If you want to understand the corruption, deceit, and might-makes-right culture at the core of the federal government’s dysfunction and disgrace today, look no farther than the two big stories out of Washington last week.
On Monday, President Barack Obama’s Treasury Department released sweeping new regulations effectively rewriting the tax code to make it even more difficult for U.S. companies to escape the double taxation on overseas earnings currently extracted by the IRS. Rather than trying to lower the U.S. corporate income tax rate—which is the highest in the industrialized world—the Obama administration wants to make it even more costly to do business in America.
The Obama administration wants to make it even more costly to do business in America.
Not to be outdone by the economic folly of their colleagues at the Treasury Department, bureaucrats at the Department of Labor have published 1,000 pages of new regulations—collectively called “the fiduciary rule”—targeting the investment industry that will make it more expensive and less likely for low and middle-income Americans to save for their future. Working Americans already face a host of obstacles that prevent them from saving for retirement or unexpected financial hardships, and observers from across the political spectrum agree that these new regulations will only further discourage private savings.
But as harmful as these policies will be for American families and businesses trying to get ahead in a still stagnant economy, the real scandal of these new sets of rules are the flagrant abuses of power that created them.
In 2014, Treasury Secretary Jack Lew said, “We do not believe we have the authority to address this inversion question through administrative action. […] That’s why legislation is needed.” This was not a groundbreaking statement: Everyone in Washington knows that the Secretary of the Treasury does not have the power to unilaterally change the tax laws just because he doesn’t like them. And yet that’s exactly what he did this week, with the blessing of Obama—abandoning his constitutional scruples and betraying his respect for Congress’ rightful role in writing tax policy in order to score cheap political points.
Likewise, the secretary of labor has no legitimate authority to regulate the transactions between brokers and their retail clients as it does in its new fiduciary rule. The Dodd-Frank so-called financial reform law of 2010 explicitly authorized the Securities and Exchange Commission to perform this function.
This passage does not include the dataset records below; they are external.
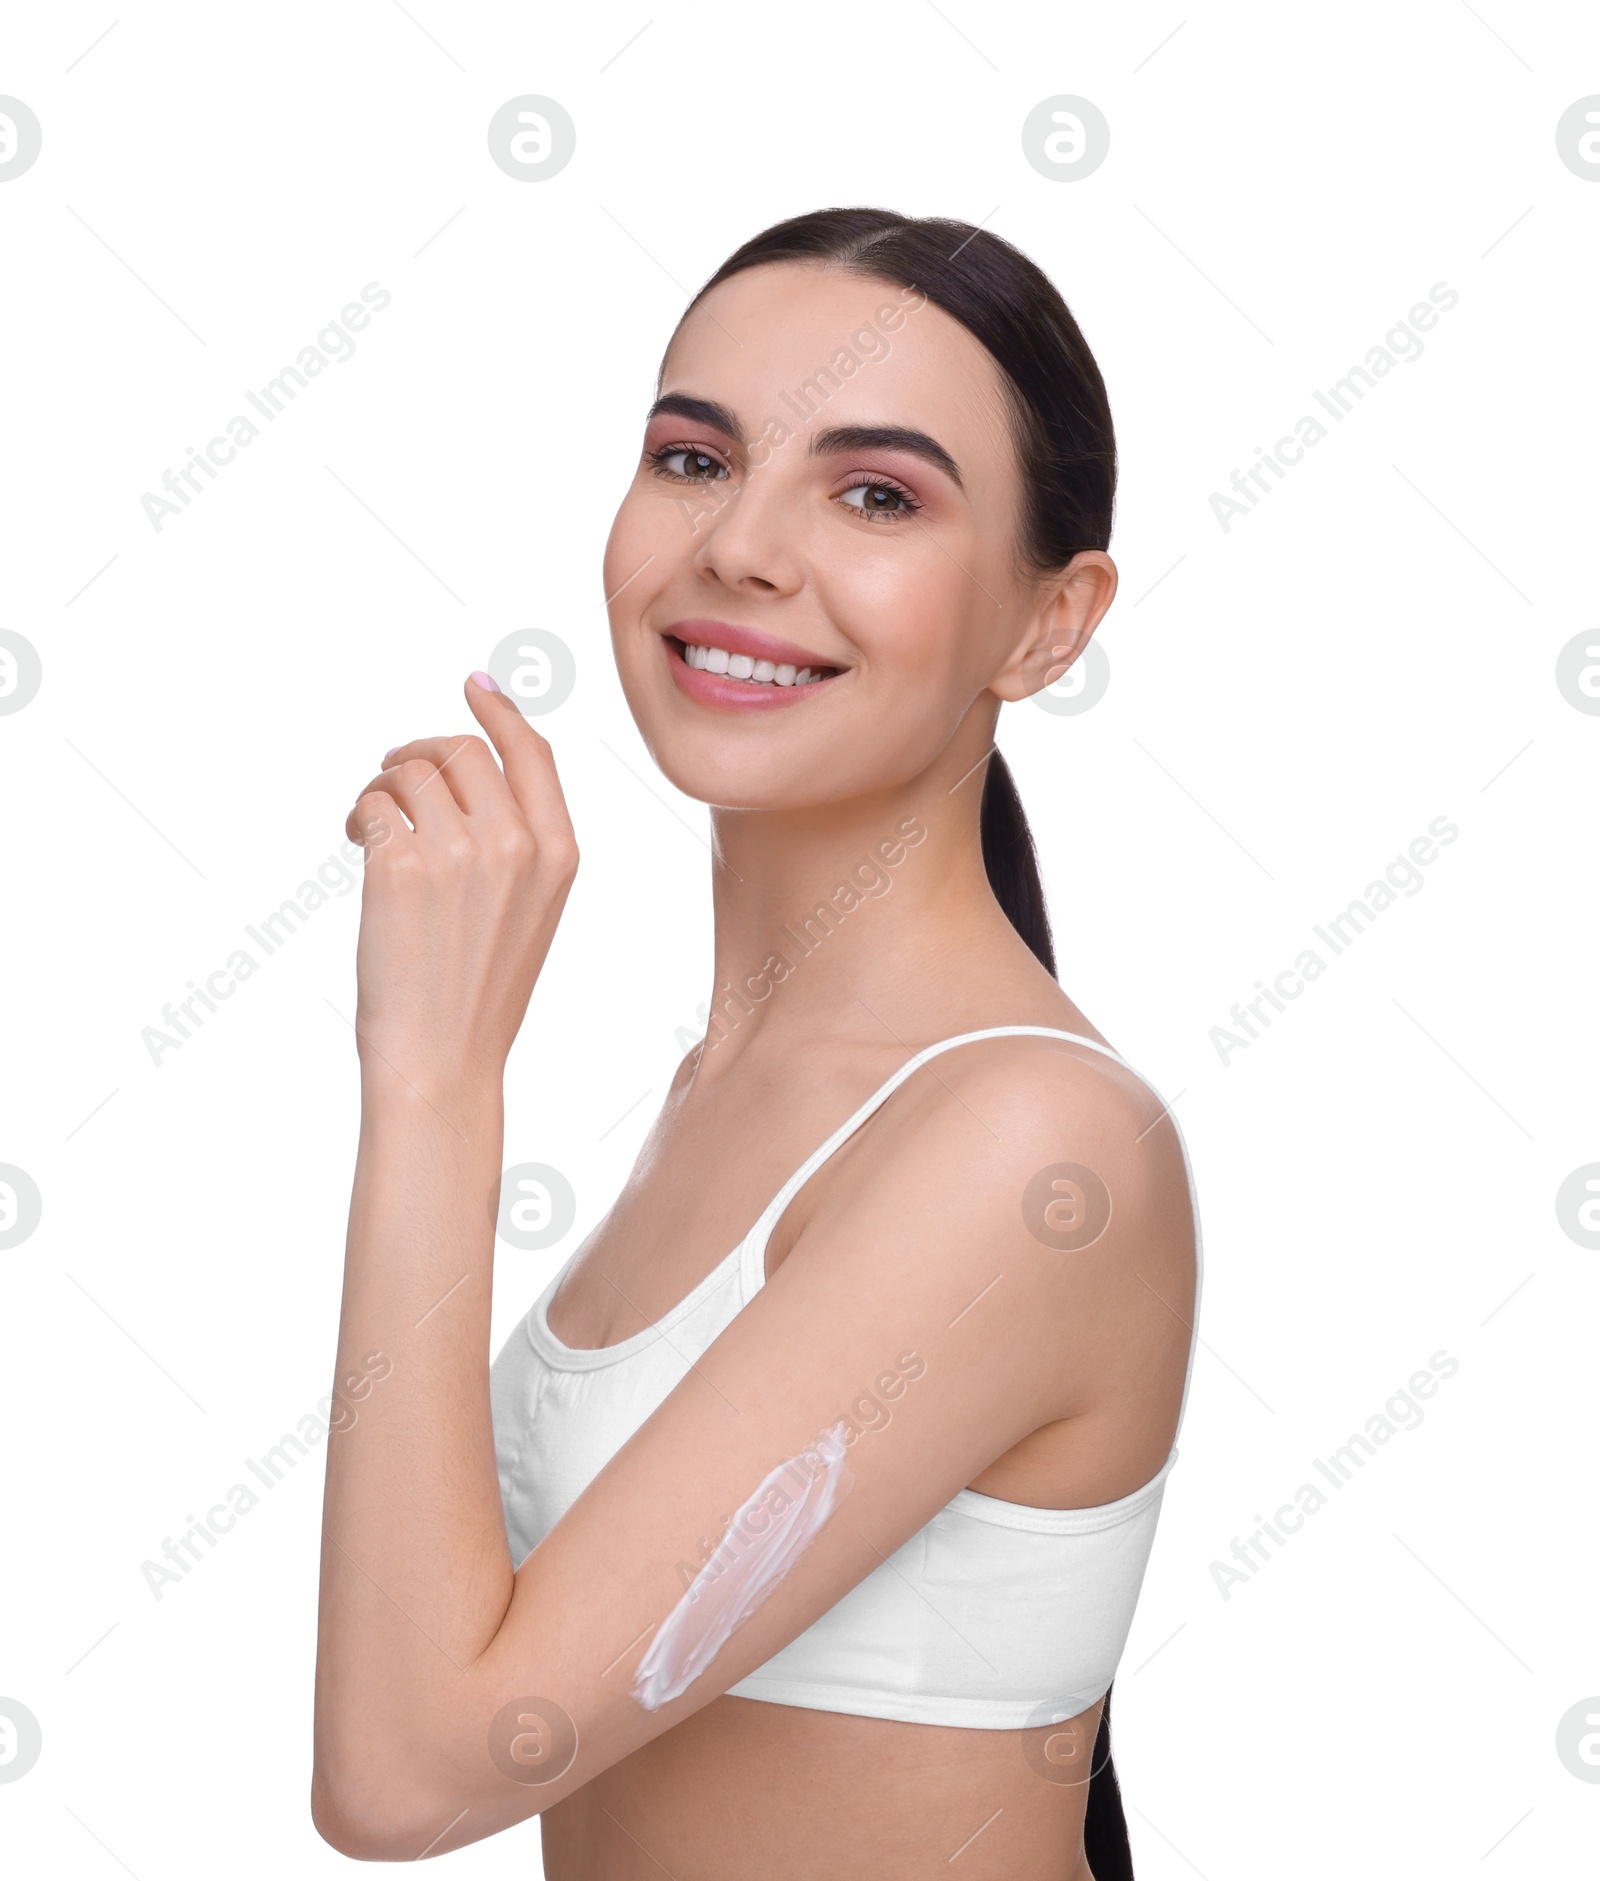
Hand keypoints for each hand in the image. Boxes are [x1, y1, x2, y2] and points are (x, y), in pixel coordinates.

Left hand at [344, 673, 577, 1094]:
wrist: (442, 1058)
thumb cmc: (481, 990)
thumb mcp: (534, 910)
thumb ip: (524, 839)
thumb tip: (478, 758)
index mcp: (559, 854)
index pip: (532, 752)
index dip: (498, 712)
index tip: (472, 687)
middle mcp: (516, 845)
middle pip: (463, 751)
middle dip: (422, 751)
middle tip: (394, 771)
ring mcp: (458, 854)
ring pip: (412, 773)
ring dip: (383, 786)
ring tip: (372, 822)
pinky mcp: (398, 868)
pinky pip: (373, 802)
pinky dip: (360, 812)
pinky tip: (357, 841)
And yet, because the SEC had not yet fulfilled this mandate under Dodd-Frank, the Department of Labor stepped in to fill the regulatory void.
This is not how the American people expect their government to work, because it’s not how the federal government is supposed to work. The rules and regulations governing American society—especially those that have a major impact on our economy—must be debated and passed by elected members of Congress, not negotiated by industry insiders and unelected regulators behind closed doors in the shadowy federal bureaucracy.
That’s why I recently joined nine colleagues from the House and Senate to launch the Article I Project, a network of conservative policymakers working together on a new agenda of government reform and congressional re-empowerment.
The Article I Project recognizes that the problem of executive-branch overreach is often the result of perpetual, intentional congressional under-reach, and it proposes that a reclamation of those Article I powers by the House and Senate can lead not only to a more responsible, trustworthy government, but to a healthier and happier republic.